Within the records below, reproduce without change the lines from the line that has "table_cell [178, 568, 337, 806]" through the line that has "table_cell [178, 345, 337, 398]", and only those.

[Excerpts from a dataset]
● ● ● ● ● ● ●

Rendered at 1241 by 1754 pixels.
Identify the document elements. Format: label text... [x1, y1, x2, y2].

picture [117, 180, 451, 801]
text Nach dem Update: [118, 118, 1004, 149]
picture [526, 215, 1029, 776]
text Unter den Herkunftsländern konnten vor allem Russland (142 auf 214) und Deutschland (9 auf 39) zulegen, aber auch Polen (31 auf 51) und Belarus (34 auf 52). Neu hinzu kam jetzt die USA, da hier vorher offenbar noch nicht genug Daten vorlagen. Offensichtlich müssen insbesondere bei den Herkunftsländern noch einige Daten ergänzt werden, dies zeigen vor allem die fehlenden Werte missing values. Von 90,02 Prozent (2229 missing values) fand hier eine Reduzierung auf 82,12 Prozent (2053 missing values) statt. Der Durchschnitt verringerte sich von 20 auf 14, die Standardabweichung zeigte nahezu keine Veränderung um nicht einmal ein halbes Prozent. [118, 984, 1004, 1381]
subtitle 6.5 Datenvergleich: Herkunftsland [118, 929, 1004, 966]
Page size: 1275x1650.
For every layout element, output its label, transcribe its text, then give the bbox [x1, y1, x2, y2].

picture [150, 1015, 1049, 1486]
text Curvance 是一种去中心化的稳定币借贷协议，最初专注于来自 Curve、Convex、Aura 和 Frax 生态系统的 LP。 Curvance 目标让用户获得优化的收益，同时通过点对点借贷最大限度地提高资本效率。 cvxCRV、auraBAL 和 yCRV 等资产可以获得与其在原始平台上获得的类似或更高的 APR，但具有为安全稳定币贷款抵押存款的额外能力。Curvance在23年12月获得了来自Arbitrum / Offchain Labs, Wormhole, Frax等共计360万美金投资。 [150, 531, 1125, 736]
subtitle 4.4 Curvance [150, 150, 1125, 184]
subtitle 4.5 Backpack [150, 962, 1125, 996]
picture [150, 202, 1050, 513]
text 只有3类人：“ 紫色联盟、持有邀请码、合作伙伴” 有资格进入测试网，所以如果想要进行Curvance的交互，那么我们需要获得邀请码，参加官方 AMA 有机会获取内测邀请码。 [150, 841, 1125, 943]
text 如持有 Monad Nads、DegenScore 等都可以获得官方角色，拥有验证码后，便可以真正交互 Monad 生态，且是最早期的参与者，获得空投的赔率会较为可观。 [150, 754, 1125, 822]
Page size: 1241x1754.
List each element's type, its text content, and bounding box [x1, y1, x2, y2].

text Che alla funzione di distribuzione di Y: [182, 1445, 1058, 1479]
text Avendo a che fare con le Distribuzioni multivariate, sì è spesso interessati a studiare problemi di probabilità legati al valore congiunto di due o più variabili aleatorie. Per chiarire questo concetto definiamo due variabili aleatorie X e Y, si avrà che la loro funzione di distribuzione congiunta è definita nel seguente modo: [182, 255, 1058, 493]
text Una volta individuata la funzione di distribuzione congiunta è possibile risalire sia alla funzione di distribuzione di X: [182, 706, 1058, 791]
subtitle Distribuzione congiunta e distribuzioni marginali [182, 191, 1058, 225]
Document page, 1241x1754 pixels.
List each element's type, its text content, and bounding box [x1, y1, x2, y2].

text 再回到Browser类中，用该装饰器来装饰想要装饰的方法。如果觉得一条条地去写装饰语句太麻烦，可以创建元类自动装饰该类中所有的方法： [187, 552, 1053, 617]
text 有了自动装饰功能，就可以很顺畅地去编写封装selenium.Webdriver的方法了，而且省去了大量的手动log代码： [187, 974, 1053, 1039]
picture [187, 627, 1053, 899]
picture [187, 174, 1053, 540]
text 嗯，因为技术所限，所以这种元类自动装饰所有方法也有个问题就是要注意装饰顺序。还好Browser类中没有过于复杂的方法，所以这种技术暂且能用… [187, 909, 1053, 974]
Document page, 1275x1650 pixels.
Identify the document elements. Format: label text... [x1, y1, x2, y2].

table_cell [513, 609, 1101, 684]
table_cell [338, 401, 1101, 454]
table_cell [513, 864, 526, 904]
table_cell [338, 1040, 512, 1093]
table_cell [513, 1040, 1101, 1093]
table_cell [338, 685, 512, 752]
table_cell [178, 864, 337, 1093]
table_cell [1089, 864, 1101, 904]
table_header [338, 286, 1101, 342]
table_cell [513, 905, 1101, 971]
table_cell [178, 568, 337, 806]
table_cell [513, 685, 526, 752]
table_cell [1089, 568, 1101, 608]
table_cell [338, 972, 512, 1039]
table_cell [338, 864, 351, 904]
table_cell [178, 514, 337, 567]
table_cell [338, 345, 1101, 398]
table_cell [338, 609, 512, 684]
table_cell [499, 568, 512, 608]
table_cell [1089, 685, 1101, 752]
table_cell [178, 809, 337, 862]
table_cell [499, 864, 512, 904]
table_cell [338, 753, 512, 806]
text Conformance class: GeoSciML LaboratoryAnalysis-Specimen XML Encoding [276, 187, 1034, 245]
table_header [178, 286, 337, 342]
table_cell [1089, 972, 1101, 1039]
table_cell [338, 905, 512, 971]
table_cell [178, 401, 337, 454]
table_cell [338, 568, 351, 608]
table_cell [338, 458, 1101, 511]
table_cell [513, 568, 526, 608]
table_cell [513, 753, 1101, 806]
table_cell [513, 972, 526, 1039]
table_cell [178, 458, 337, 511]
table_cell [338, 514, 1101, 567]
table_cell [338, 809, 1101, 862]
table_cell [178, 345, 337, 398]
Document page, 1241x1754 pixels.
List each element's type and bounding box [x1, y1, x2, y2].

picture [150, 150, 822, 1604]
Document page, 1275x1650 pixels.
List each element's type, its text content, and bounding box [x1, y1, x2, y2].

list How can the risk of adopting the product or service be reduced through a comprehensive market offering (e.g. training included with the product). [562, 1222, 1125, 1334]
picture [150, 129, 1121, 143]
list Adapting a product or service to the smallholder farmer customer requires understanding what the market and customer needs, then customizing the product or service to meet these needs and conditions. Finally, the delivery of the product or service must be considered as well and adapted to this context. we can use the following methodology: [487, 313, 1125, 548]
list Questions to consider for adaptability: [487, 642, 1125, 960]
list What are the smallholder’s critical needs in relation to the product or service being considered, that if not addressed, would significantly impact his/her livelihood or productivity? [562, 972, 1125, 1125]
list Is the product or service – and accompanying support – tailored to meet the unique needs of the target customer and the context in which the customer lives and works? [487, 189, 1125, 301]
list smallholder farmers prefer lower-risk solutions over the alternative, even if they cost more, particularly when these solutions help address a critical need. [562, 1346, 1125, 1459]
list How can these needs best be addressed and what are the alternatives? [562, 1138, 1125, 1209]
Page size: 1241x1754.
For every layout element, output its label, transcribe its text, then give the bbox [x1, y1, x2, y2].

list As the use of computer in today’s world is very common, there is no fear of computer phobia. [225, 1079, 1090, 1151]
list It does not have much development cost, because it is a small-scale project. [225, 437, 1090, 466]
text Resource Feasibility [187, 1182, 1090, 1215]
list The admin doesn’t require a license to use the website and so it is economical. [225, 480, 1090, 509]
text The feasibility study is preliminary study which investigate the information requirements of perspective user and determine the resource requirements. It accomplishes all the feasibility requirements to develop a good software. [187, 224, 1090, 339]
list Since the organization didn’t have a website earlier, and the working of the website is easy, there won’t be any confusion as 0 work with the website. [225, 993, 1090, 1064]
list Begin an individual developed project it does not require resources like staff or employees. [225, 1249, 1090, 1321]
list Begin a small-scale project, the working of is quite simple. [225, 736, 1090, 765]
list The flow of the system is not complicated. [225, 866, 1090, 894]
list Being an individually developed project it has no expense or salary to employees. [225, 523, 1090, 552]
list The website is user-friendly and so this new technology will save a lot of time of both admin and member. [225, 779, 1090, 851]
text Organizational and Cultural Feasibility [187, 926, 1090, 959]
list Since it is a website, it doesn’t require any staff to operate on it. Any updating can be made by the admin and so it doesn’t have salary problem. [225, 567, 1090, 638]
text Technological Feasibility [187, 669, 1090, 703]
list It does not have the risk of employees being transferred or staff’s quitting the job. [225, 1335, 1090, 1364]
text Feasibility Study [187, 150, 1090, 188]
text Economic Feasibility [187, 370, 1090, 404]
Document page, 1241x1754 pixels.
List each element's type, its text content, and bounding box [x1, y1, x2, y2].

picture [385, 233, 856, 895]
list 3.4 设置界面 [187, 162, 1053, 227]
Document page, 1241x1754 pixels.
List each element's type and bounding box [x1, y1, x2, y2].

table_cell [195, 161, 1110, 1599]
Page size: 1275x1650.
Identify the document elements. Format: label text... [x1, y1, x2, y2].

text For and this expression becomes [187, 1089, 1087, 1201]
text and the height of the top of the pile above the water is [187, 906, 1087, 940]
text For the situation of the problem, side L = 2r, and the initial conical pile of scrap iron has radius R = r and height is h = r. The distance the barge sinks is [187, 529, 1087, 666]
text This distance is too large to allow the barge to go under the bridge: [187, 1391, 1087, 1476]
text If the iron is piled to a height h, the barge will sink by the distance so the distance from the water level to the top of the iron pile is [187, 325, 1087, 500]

● ● ● ● ● ● ●

# ANSWER TO THIS TASK
table_cell [178, 568, 337, 806]
table_cell [513, 685, 526, 752]
table_cell [1089, 568, 1101, 608]
table_cell [338, 972, 512, 1039]
table_cell [338, 864, 351, 904]
table_cell [178, 514, 337, 567]
table_cell [338, 345, 1101, 398]
table_cell [338, 609, 512, 684]
table_cell [499, 568, 512, 608]
table_cell [1089, 685, 1101, 752]
table_cell [178, 809, 337, 862]
table_cell [499, 864, 512, 904]
table_cell [338, 753, 512, 806]
text Conformance class: GeoSciML LaboratoryAnalysis-Specimen XML Encoding [276, 187, 1034, 245]
table_header [178, 286, 337, 342]
table_cell [1089, 972, 1101, 1039]
table_cell [338, 905, 512, 971]
table_cell [178, 401, 337, 454]
table_cell [338, 568, 351, 608]
table_cell [338, 458, 1101, 511]
table_cell [513, 568, 526, 608]
table_cell [513, 753, 1101, 806]
table_cell [513, 972, 526, 1039]
table_cell [178, 458, 337, 511]
table_cell [338, 514, 1101, 567]
table_cell [338, 809, 1101, 862]
table_cell [178, 345, 337, 398]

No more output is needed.